--- WHAT TO DO ---
Across the listing, count the lines that include the string "stunned". Give nothing besides the number.

+---+

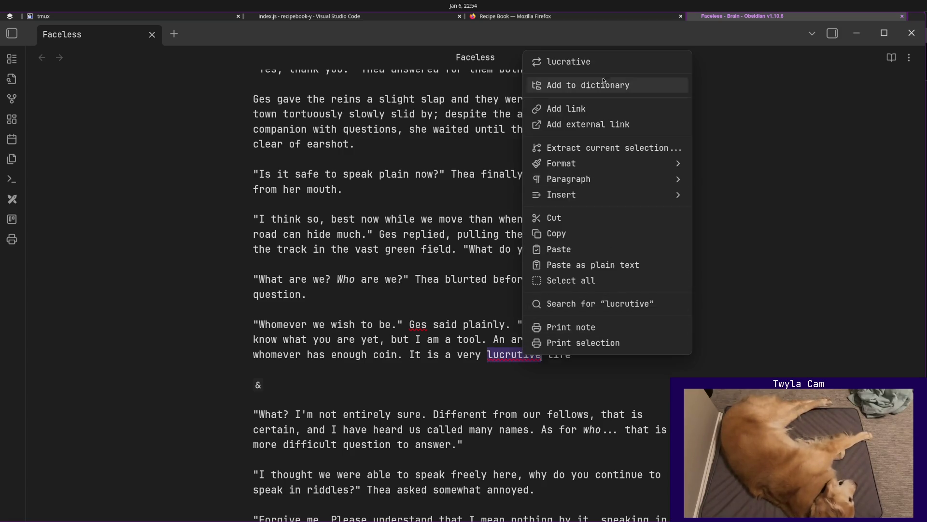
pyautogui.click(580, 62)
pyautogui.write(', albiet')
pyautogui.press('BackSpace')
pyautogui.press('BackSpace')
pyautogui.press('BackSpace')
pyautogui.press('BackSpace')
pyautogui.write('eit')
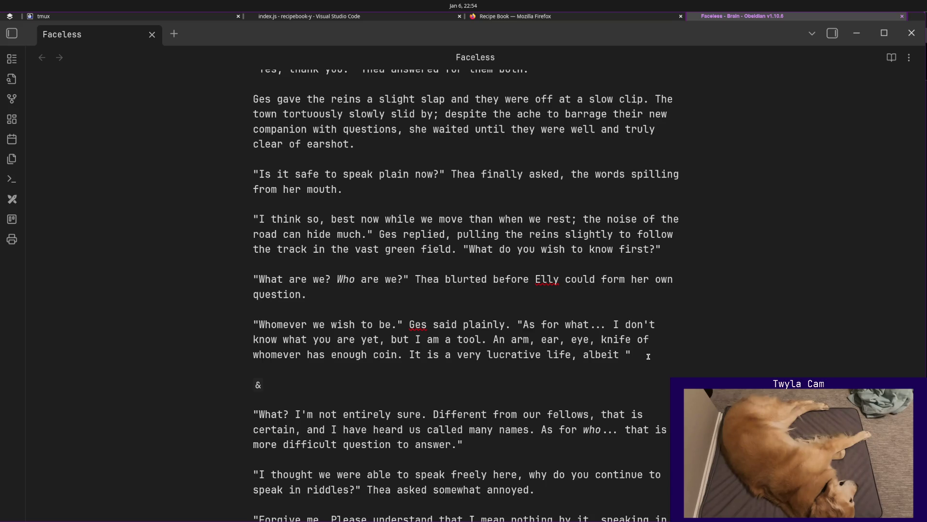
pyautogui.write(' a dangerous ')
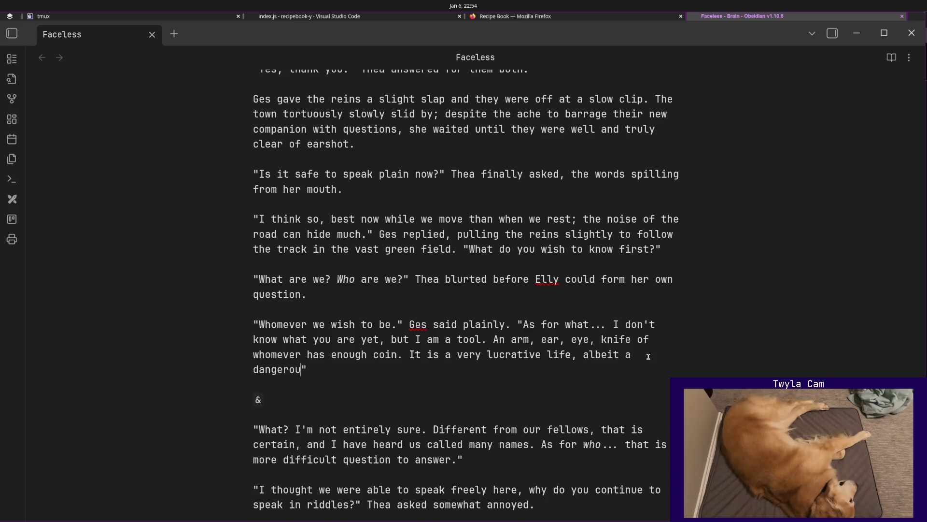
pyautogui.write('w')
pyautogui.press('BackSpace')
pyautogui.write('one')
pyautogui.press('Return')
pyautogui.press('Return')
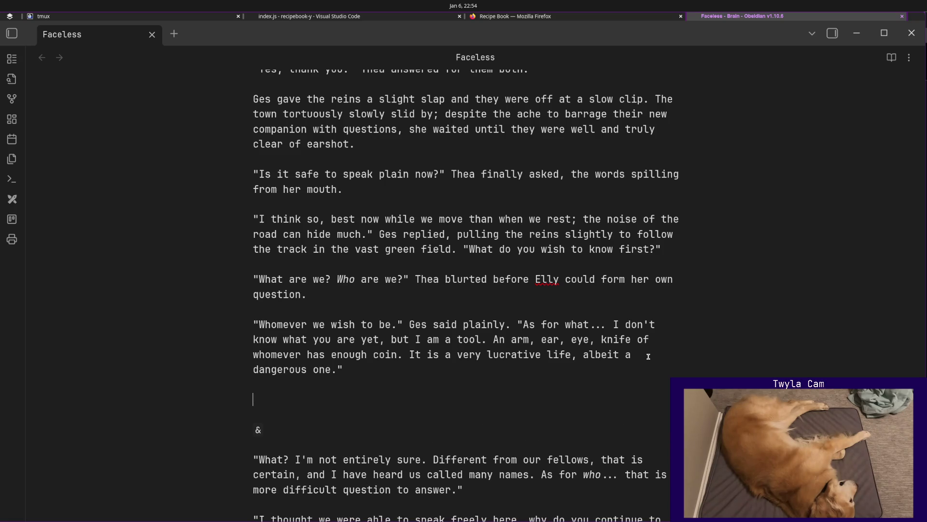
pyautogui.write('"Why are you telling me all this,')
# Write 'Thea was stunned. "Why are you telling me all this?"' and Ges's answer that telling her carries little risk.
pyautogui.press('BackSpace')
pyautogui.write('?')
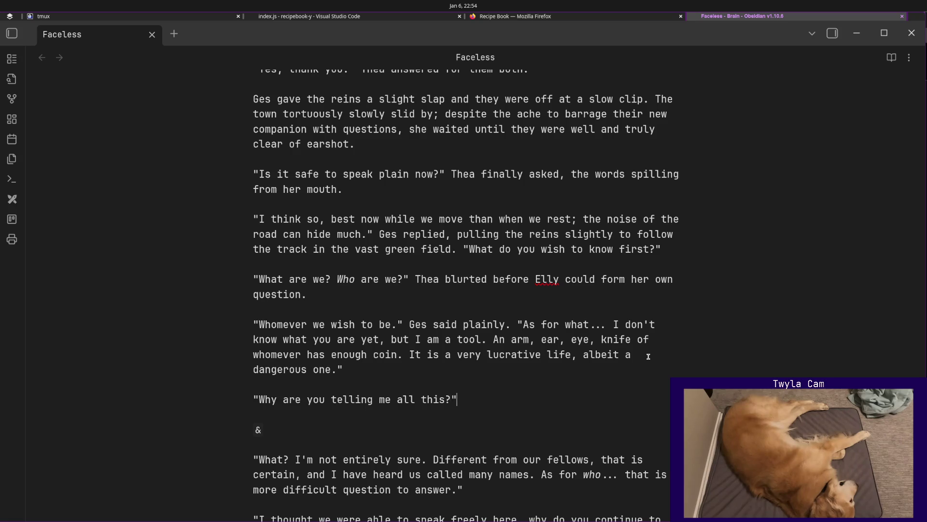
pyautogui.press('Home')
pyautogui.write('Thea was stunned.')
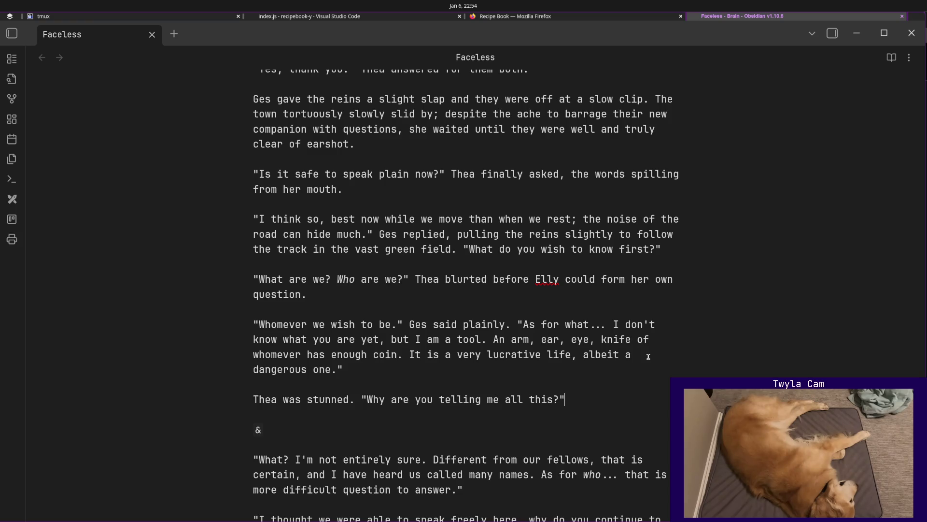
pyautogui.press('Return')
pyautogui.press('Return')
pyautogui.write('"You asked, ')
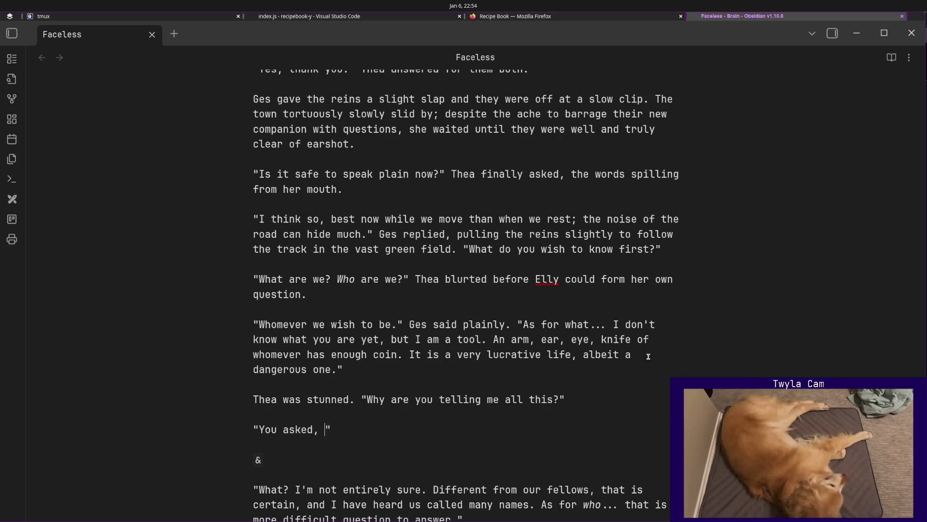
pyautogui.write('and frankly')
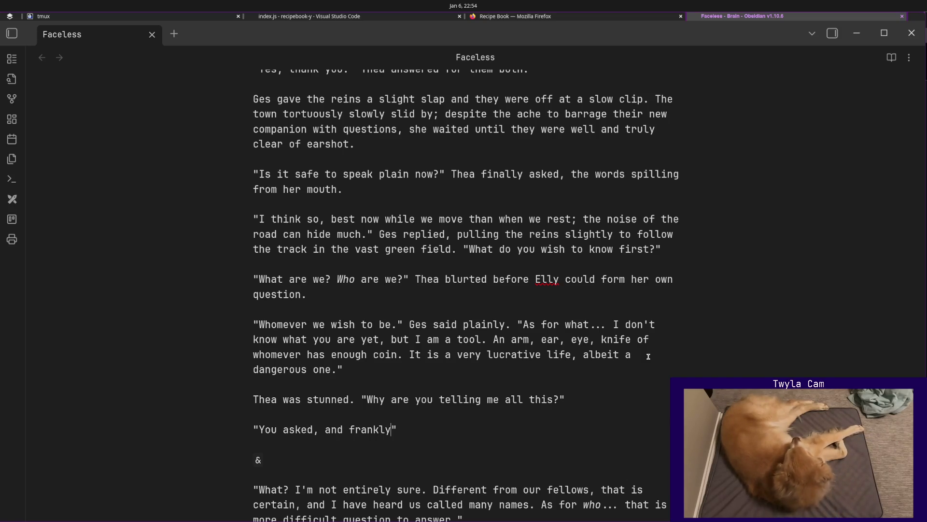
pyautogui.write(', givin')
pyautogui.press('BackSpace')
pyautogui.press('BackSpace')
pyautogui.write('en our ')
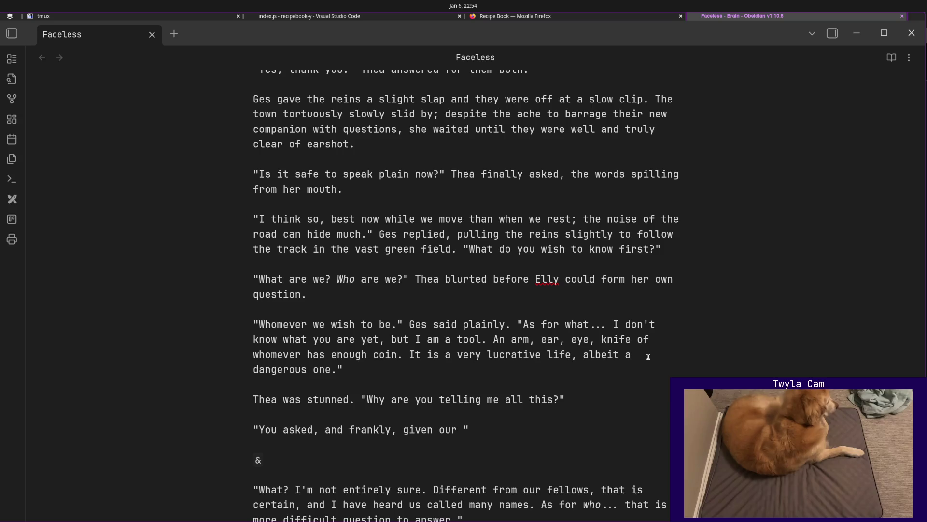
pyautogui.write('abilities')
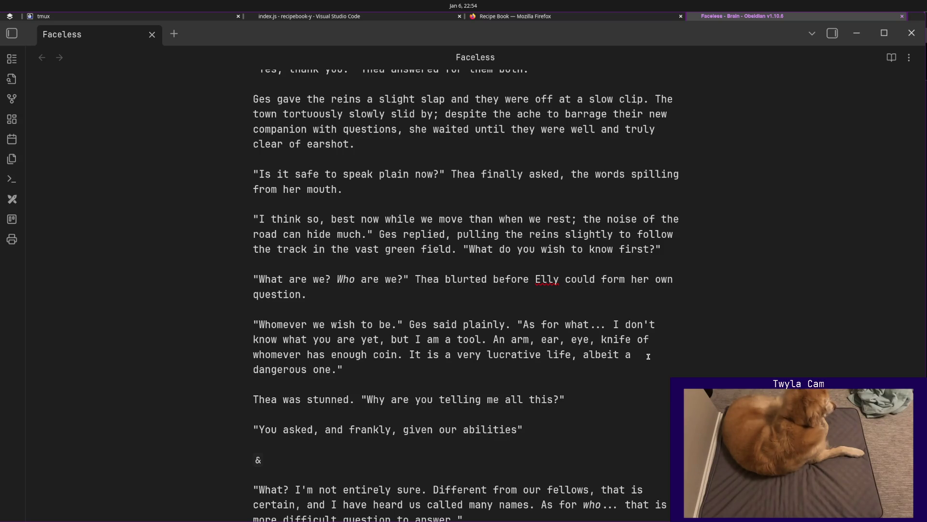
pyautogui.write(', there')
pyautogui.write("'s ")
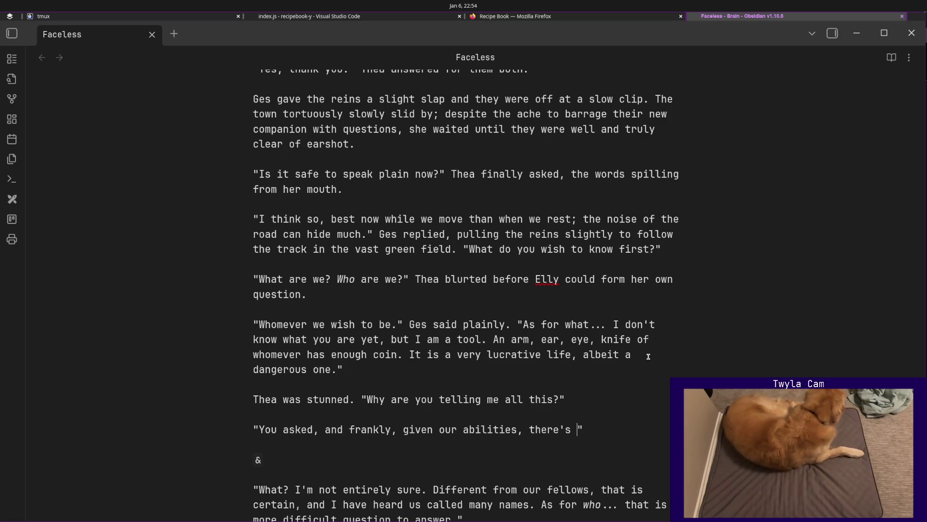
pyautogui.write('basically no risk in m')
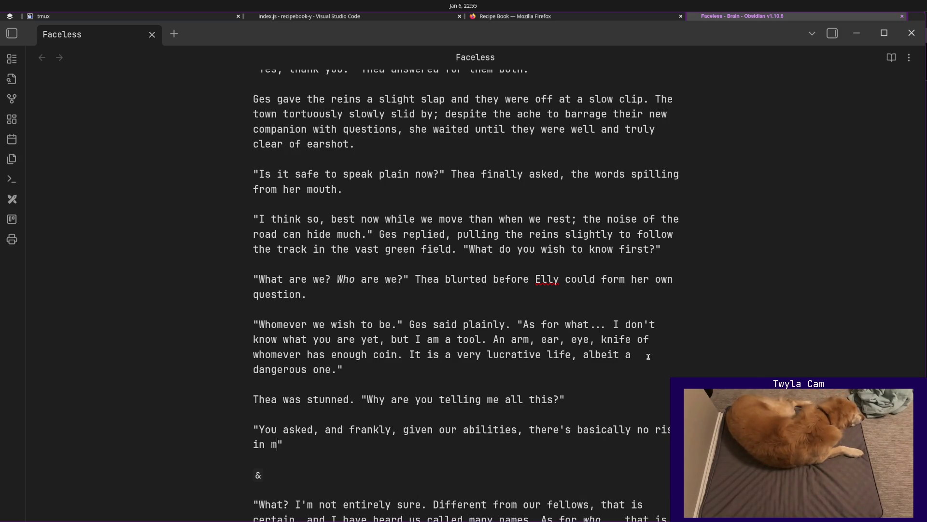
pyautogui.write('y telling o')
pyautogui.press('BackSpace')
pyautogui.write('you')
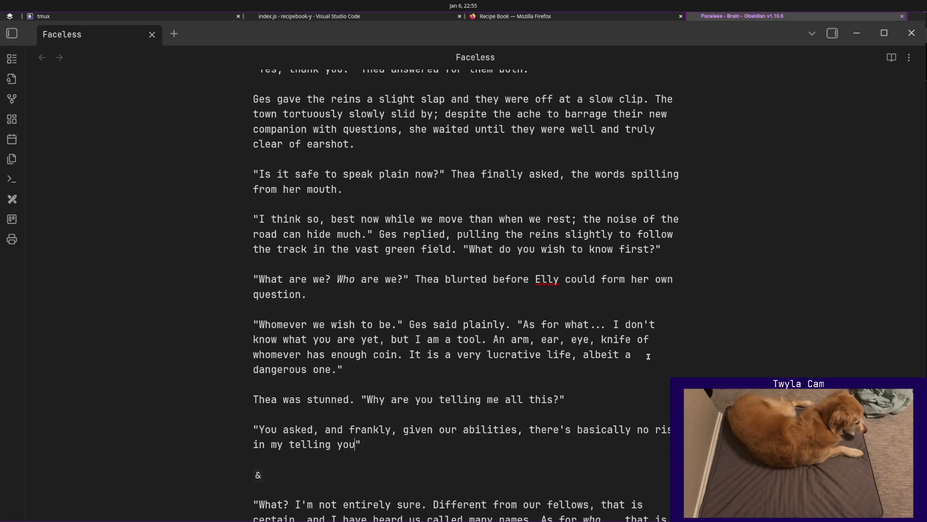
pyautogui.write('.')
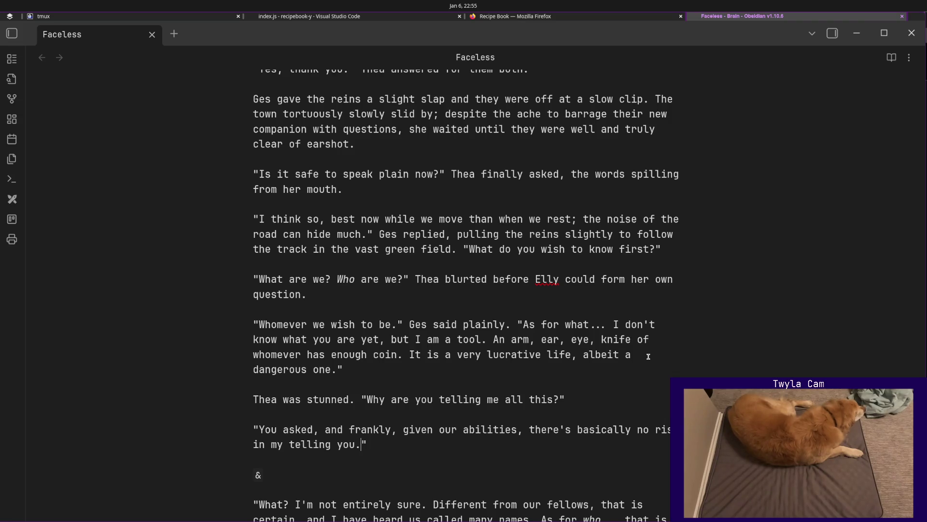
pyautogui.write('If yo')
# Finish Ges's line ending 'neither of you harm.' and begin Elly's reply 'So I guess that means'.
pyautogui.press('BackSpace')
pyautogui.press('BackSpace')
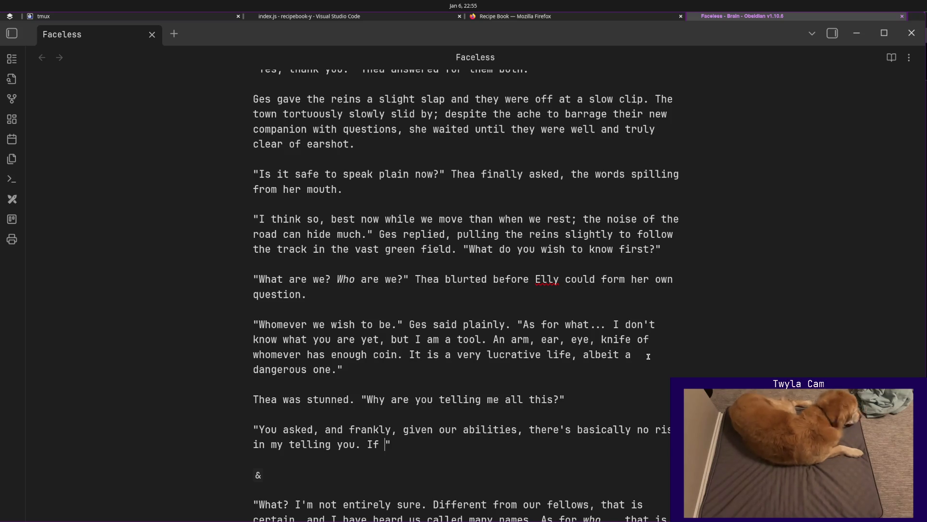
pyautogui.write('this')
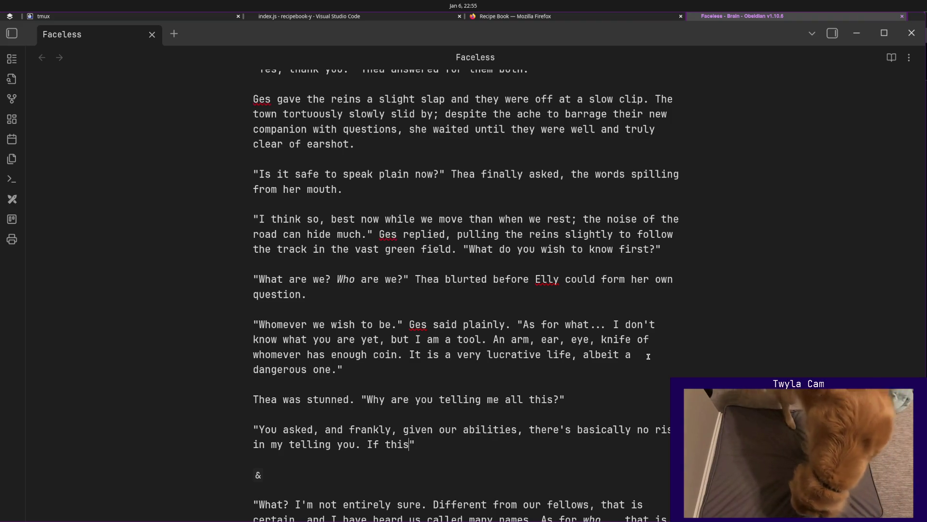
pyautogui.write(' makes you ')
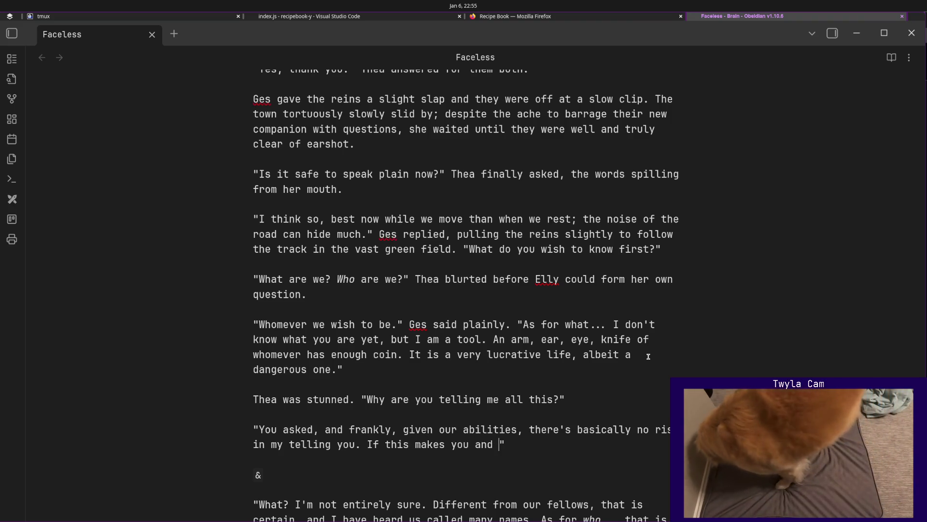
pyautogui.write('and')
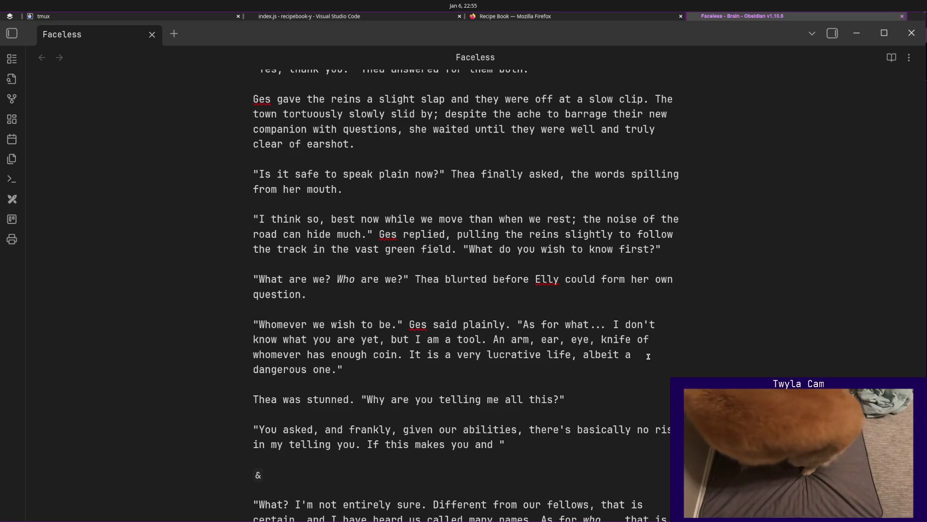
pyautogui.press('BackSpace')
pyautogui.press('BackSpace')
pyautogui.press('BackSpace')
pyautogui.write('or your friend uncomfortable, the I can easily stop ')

+---+

--- TASK RESULT ---
2